## start DOCUMENT EXTRACT
So, there is nearly a 400 year silence.  This is broken when Moses, the one who was exiled from both Pharoh’s family and the Israelites and was now living in the wilderness with “unchosen” members of Abraham’s family as a shepherd, was tending flocks and God spoke to him through a burning bush.  No wonder he was afraid to be God’s spokesperson!  Not only was he really not an invited member of Abraham’s family, he was sent to claim that God was now ready to repair the relationship with people who felt abandoned by him!  This a major break in silence!

And through the story of the Exodus, God moved in a major way to repair a major rift in the relationship with his people.  Though this cycle of broken relationship happened over and over again in the wilderness, the relationship really was a lot deeper afterwards.   However, with this came bigger and bigger movements of lack of trust on the part of the Hebrews.  This moved them and God further and further apart.

The story of God’s people once they settled in the “promised land” is a constant recycling of the broken trust circle of life.  God’s warnings became more and more severe, but his moves of compassion became bigger and bigger, as well.  Eventually, the broken trust led God to allow his warnings to become reality and his people were taken from the land he gave them.  It was during this time that God kept sending people to warn that there would be a major break in relationship if they did not turn back in complete trust to him…but he also kept promising a future in which the relationship would be completely restored by a coming King…his chosen servant who would make everything right forever between God and his people.
## end DOCUMENT EXTRACT
## start MATERIAL SUPPLIED
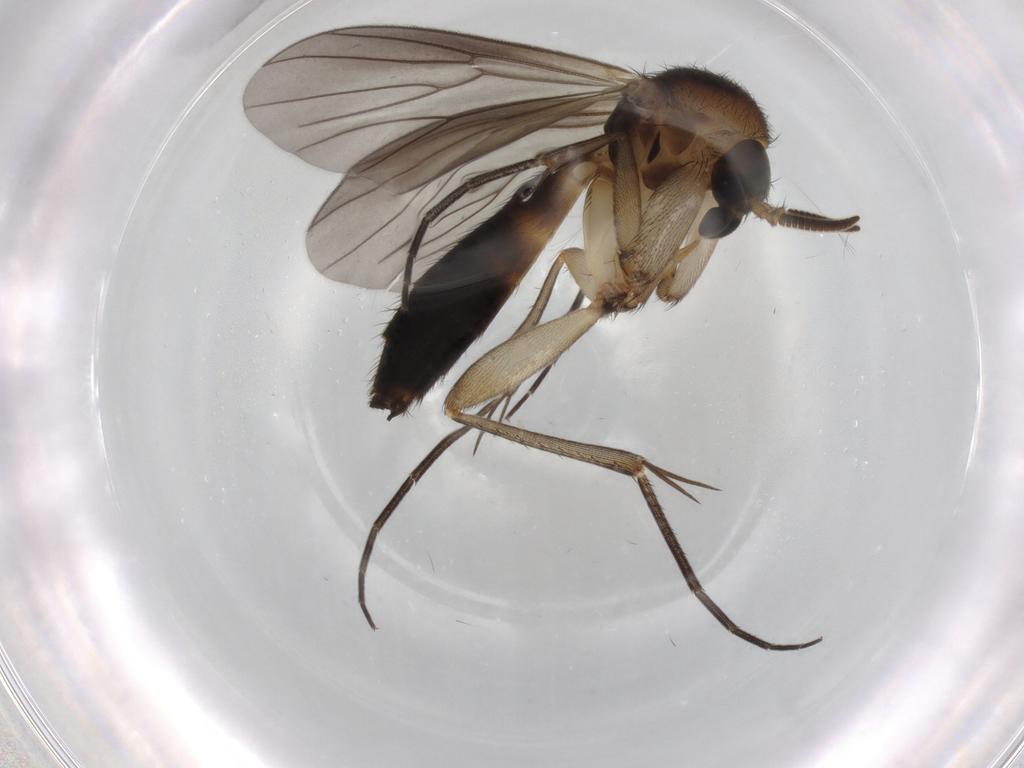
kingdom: Animalia
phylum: Arthropoda
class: Insecta
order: Diptera
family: Mycetophilidae
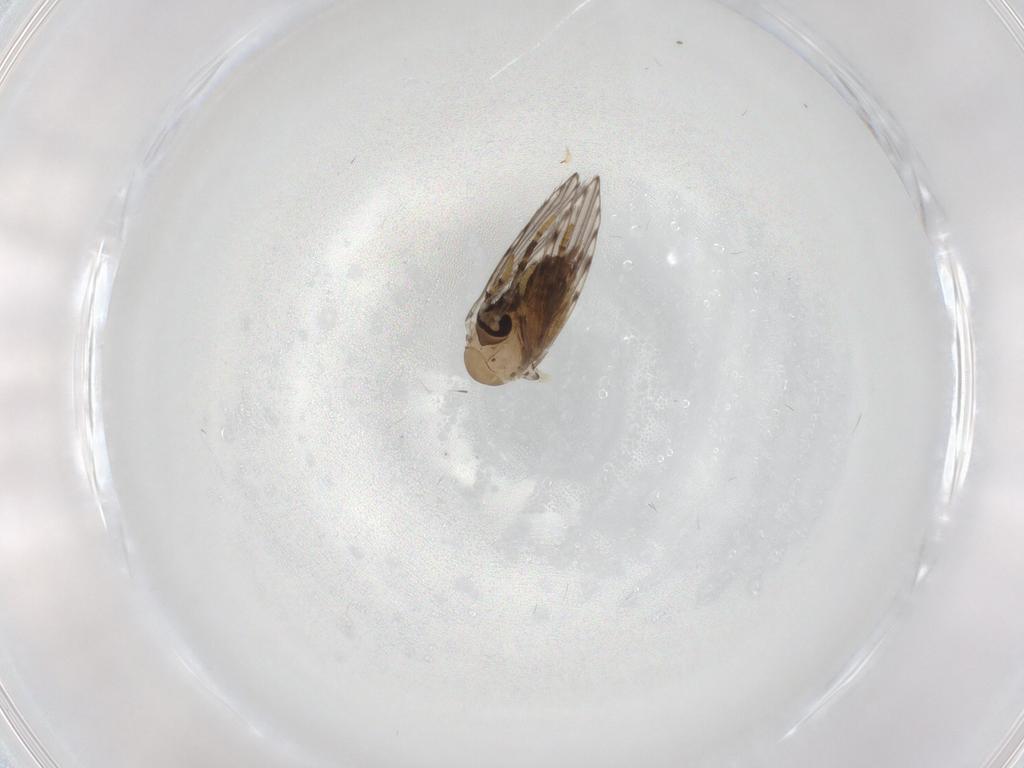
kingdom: Animalia
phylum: Arthropoda
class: Insecta
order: Diptera
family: Psychodidae
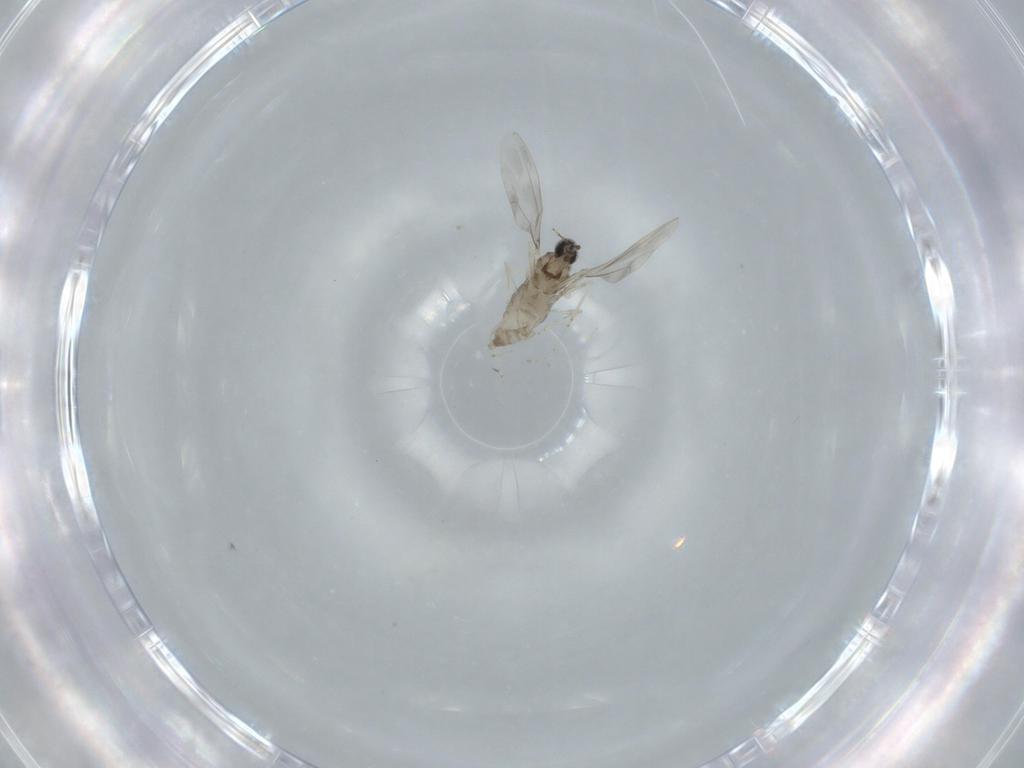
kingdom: Animalia
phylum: Arthropoda
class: Insecta
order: Diptera
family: Cecidomyiidae
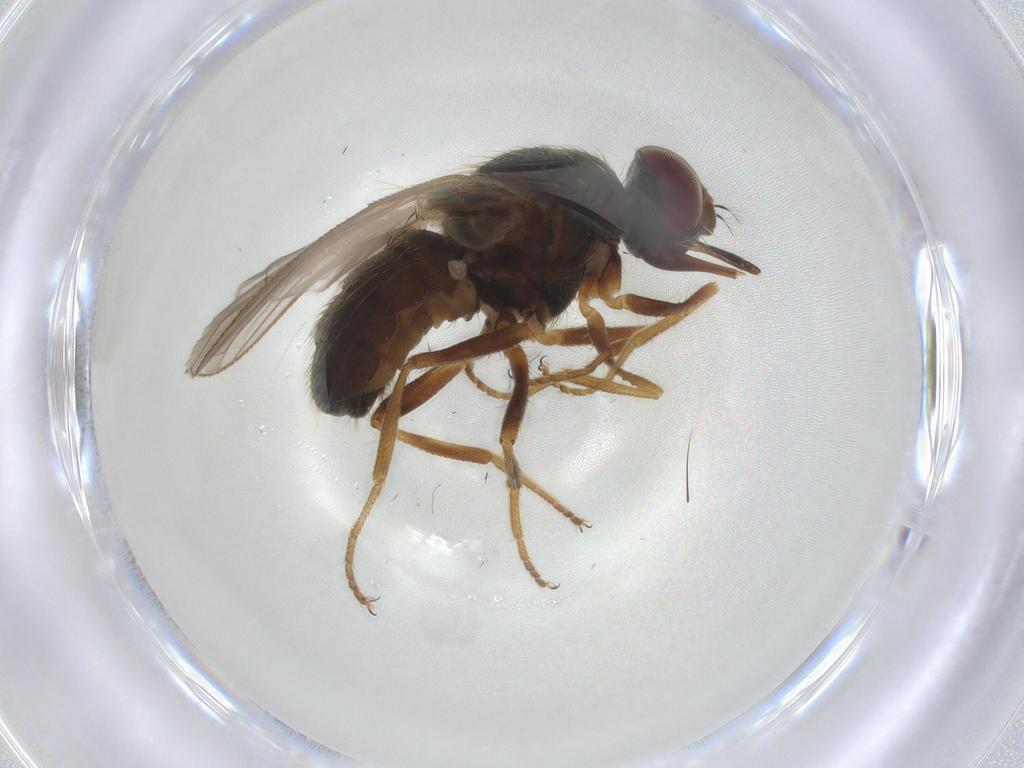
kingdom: Animalia
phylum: Arthropoda
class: Insecta
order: Diptera
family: Muscidae
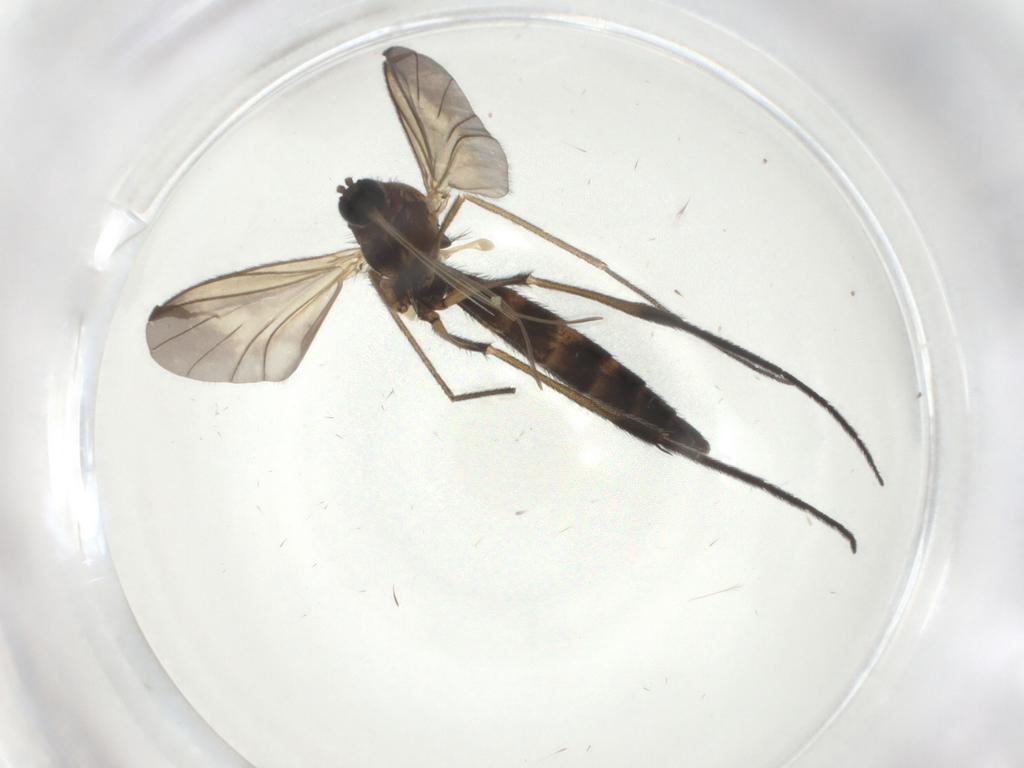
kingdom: Animalia
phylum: Arthropoda
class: Insecta
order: Diptera
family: Keroplatidae
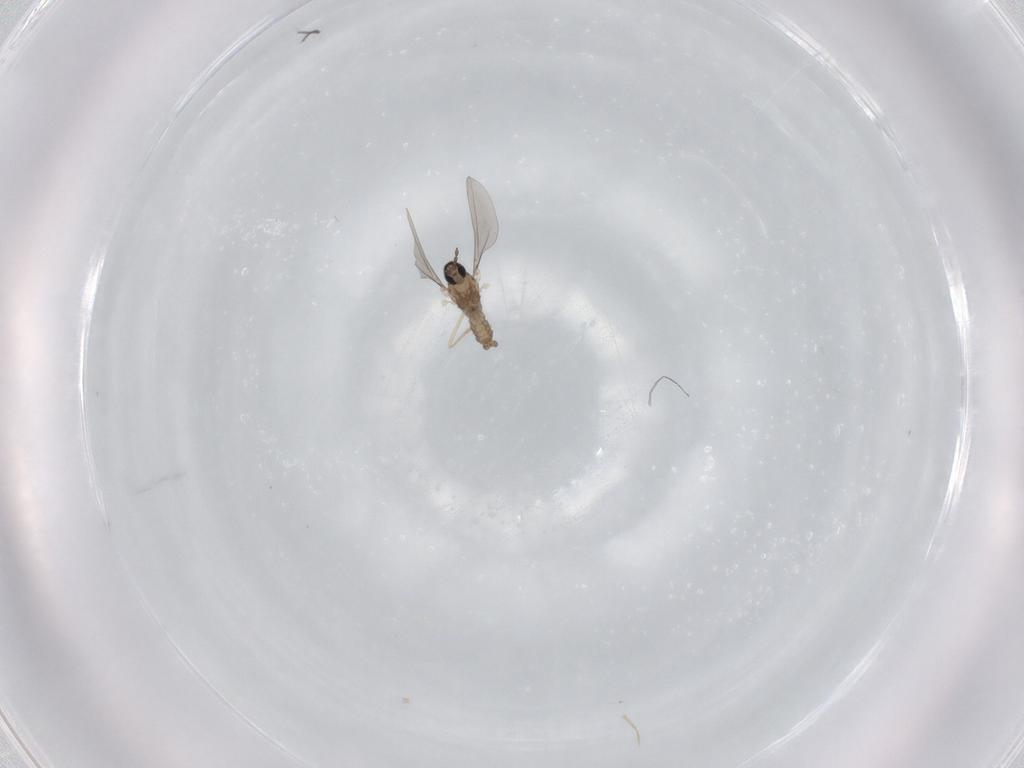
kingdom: Animalia
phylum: Arthropoda
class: Insecta
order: Diptera
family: Cecidomyiidae
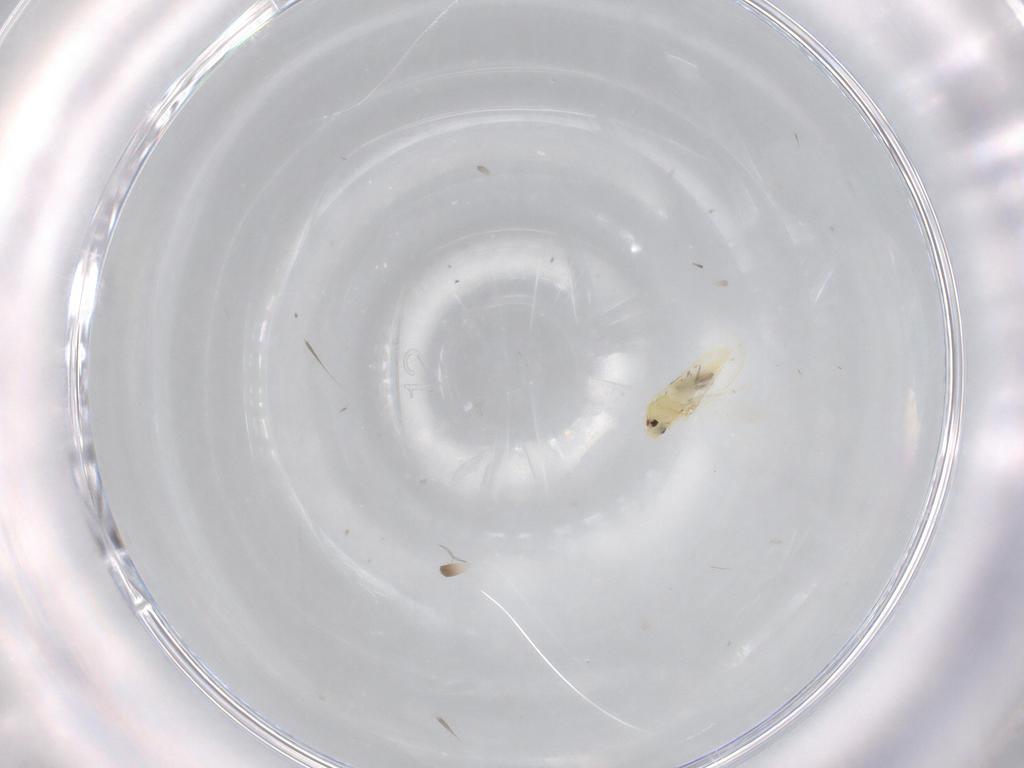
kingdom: Animalia
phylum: Arthropoda
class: Insecta
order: Hemiptera
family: Aleyrodidae
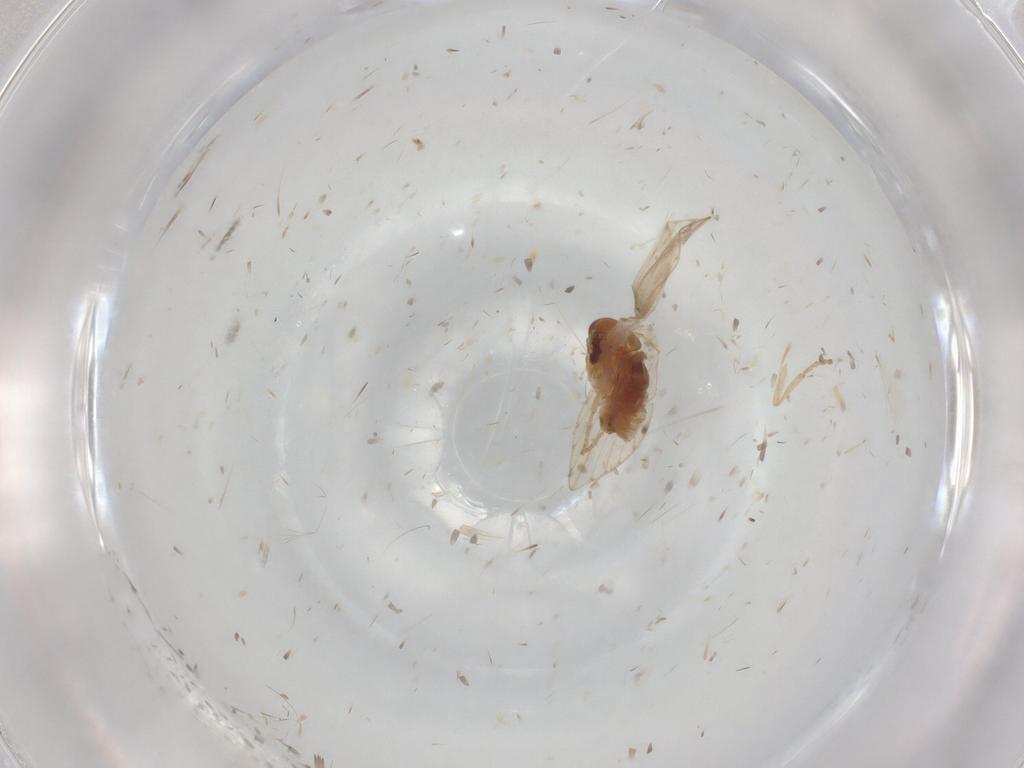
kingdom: Animalia
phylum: Arthropoda
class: Insecta
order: Diptera
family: Psychodidae
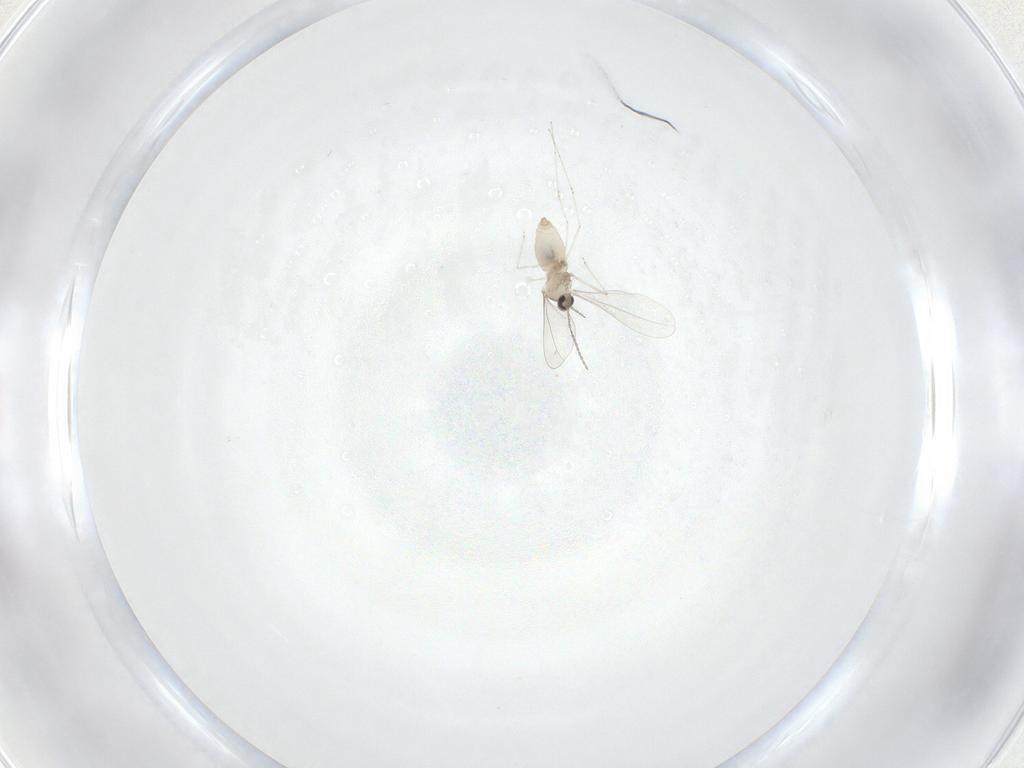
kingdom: Animalia
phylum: Arthropoda
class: Insecta
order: Diptera
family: Cecidomyiidae
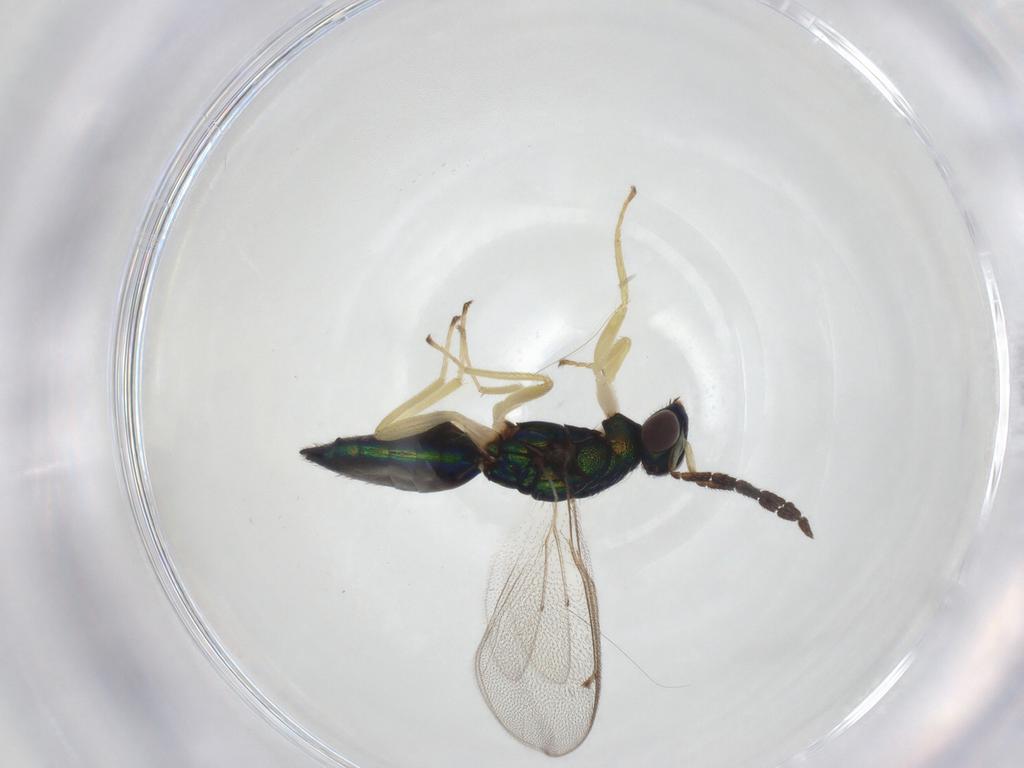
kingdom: Animalia
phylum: Arthropoda
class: Insecta
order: Hymenoptera
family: Eulophidae
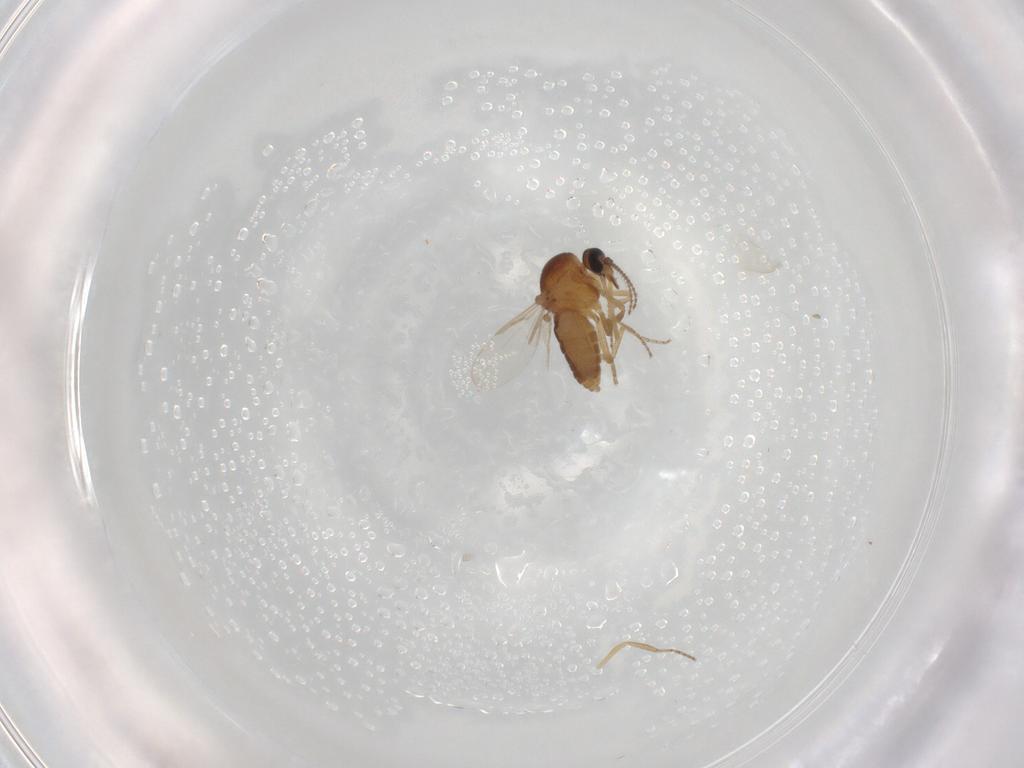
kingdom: Animalia
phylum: Arthropoda
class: Insecta
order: Diptera
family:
## end MATERIAL SUPPLIED
-- REQUESTS --
a) In the passage on God's relationship with his people, how long is the silence that Moses's encounter breaks?
b) Write out the passage on God's relationship with his people again, starting with "The story of God’s" and going on through "and his people.", and substitute "mercy" for "compassion".

-- ANSWERS TO THE TASKS --
a) Nearly 400 years.

b)
The story of God’s people once they settled in the “promised land” is a constant recycling of the broken trust circle of life.  God’s warnings became more and more severe, but his moves of mercy became bigger and bigger, as well.  Eventually, the broken trust led God to allow his warnings to become reality and his people were taken from the land he gave them.  It was during this time that God kept sending people to warn that there would be a major break in relationship if they did not turn back in complete trust to him…but he also kept promising a future in which the relationship would be completely restored by a coming King…his chosen servant who would make everything right forever between God and his people.